__TASK DESCRIPTION__. Every record should be written out exactly, please.

[Stored items from a collection]
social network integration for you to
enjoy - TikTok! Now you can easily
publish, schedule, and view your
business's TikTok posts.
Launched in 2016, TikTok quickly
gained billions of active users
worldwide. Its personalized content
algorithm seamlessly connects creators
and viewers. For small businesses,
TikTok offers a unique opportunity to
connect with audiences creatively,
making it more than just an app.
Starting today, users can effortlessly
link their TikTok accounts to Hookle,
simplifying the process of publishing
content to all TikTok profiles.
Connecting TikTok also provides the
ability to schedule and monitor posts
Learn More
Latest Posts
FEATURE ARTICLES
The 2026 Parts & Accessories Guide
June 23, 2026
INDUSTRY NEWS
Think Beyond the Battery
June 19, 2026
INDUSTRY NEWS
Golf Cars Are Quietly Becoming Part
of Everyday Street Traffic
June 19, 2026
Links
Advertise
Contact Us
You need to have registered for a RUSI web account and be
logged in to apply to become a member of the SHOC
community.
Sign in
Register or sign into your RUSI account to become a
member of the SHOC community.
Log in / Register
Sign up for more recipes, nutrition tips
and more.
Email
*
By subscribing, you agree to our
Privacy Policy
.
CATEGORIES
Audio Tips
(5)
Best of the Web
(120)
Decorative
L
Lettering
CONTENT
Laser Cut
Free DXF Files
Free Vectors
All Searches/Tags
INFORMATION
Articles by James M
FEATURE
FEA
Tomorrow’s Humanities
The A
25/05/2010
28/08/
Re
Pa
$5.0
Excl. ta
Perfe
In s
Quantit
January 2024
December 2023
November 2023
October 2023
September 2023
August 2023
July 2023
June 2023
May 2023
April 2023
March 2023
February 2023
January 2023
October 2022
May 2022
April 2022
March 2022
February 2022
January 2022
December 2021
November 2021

__EXERCISE RESULT__.
social network integration for you to
enjoy - TikTok! Now you can easily
publish, schedule, and view your
business's TikTok posts.
Launched in 2016, TikTok quickly
gained billions of active users
worldwide. Its personalized content
algorithm seamlessly connects creators
and viewers. For small businesses,
TikTok offers a unique opportunity to
connect with audiences creatively,
making it more than just an app.
Starting today, users can effortlessly
link their TikTok accounts to Hookle,
simplifying the process of publishing
content to all TikTok profiles.
Connecting TikTok also provides the
ability to schedule and monitor posts
Learn More
Latest Posts
FEATURE ARTICLES
The 2026 Parts & Accessories Guide
June 23, 2026
INDUSTRY NEWS
Think Beyond the Battery
June 19, 2026
INDUSTRY NEWS
Golf Cars Are Quietly Becoming Part
of Everyday Street Traffic
June 19, 2026
Links
Advertise
Contact Us
You need to have registered for a RUSI web account and be
logged in to apply to become a member of the SHOC
community.
Sign in
Register or sign into your RUSI account to become a
member of the SHOC community.
Log in / Register
Sign up for more recipes, nutrition tips
and more.
Email
*
By subscribing, you agree to our
Privacy Policy
.
CATEGORIES
Audio Tips
(5)
Best of the Web
(120)
Decorative
L
Lettering
CONTENT
Laser Cut
Free DXF Files
Free Vectors
All Searches/Tags
INFORMATION
Articles by James M
FEATURE
FEA
Tomorrow’s Humanities
The A
25/05/2010
28/08/
Re
Pa
$5.0
Excl. ta
Perfe
In s
Quantit
January 2024
December 2023
November 2023
October 2023
September 2023
August 2023
July 2023
June 2023
May 2023
April 2023
March 2023
February 2023
January 2023
October 2022
May 2022
April 2022
March 2022
February 2022
January 2022
December 2021
November 2021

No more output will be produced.